Last week saw retail traders take on institutional hedge funds which, in the case of several funds, quickly became a battle for survival against an unprecedented targeting of their short positions in some US stocks. Organising on Reddit and other online message boards, these retail traders focussed their co-ordinated buying volumes on stocks with normally low daily trading volumes and high short interest (a short is when an institutional investor takes a position to benefit from a decline in the share price of a company).
If a hedge fund is short and the stock price rises, this can force the fund to ‘cover’ their short, which involves buying the stock back, further pushing the price up, forcing other short investors to cover, pushing the price up even more. This cycle is called a ‘short squeeze’ and last week saw a coordinated attack on short investors to generate short squeezes in a number of usually low-profile stocks.
GameStop Corp (an otherwise non-descript video game retailer) was one of these targets.

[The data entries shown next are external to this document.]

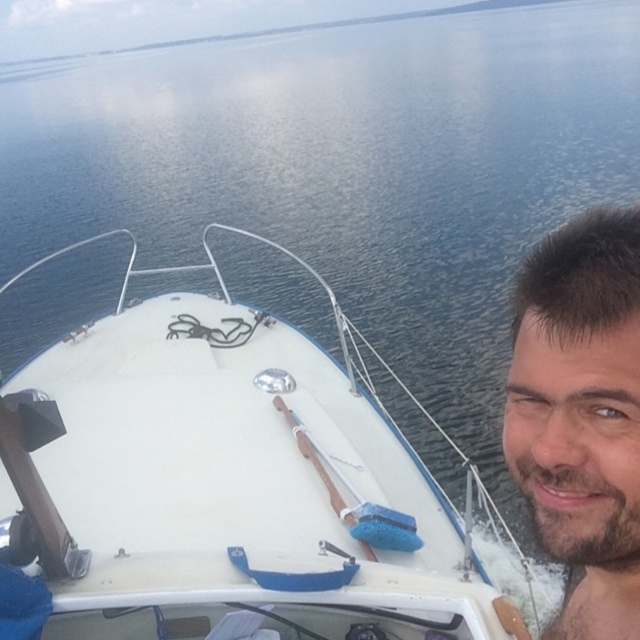
Question: Among these objects, which one is nearest to the camera?

Choices:
 (A) bearded man at right
 (B) white matte boat at center

Answer: (A)

Question: In this image, where is white matte boat at center located relative to bearded man at right?

Choices:
 (A) right
 (B) left

Answer: (B)

Question: Among these objects, which one is farthest from the camera?

Choices:
 (A) white matte boat at center
 (B) bearded man at right

Answer: (A)

Question: Can you confirm if white matte boat at center is wider than bearded man at right?

Choices:
 (A) no
 (B) yes

Answer: (B)

Question: Which of the following is the farthest from the observer?

Choices:
 (A) (538, 476)
 (B) (410, 625)

Answer: (B)

Question: Does white matte boat at center have a greater width compared to bearded man at right?

Choices:
 (A) yes
 (B) no

Answer: (A)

Initially the attack worked, forcing funds to unwind short positions and pushing the share price up +138% on Wednesday. This was followed by a 44% decline on Thursday, as some retail investors took profits and new shorts were opened by other institutional funds joining the fight, forcing the price down. At the time of writing (Friday morning) the stock is expected to open the trading session +61%, another blow to the shorts. This extraordinary pattern of trading was mirrored in other stocks last week as the conflict between institutional short sellers and insurgent retail traders spreads.
As interesting as this is to follow, it is also something we at Dominion are avoiding, and we would advise the same for all investors. Speculative trading is just what it sounds like, speculation, a highly risky activity and a distant relation to stock investing.
Pick your battles. This is a fight we are steering well clear of.
Upgrades to (Some) Global Growth
Last Wednesday, we saw a major upgrade to the IMF’s World Economic Outlook. It now sees the global economy growing by +5.5% in 2021 (a 0.3% upgrade from October’s forecast) and +4.2% in 2022. In the US, it sees growth hitting +5.1% this year (a 2% upgrade) while China is expected to grow by +8.1% (largely unchanged). Commenting on these new estimates, the IMF noted it expects the US economy to surpass pre-pandemic levels in 2021, and that China passed this benchmark in Q4 2020. The IMF’s GDP forecasts are not known for having a positive bias, so this upgrade is significant. However, if the IMF is feeling more positive about the world as a whole, it is feeling less positive about Europe. It now expects growth on the continent to come in at +4.2% this year (a 1% downgrade) and it doesn’t see it returning to pre-pandemic levels until the end of 2022.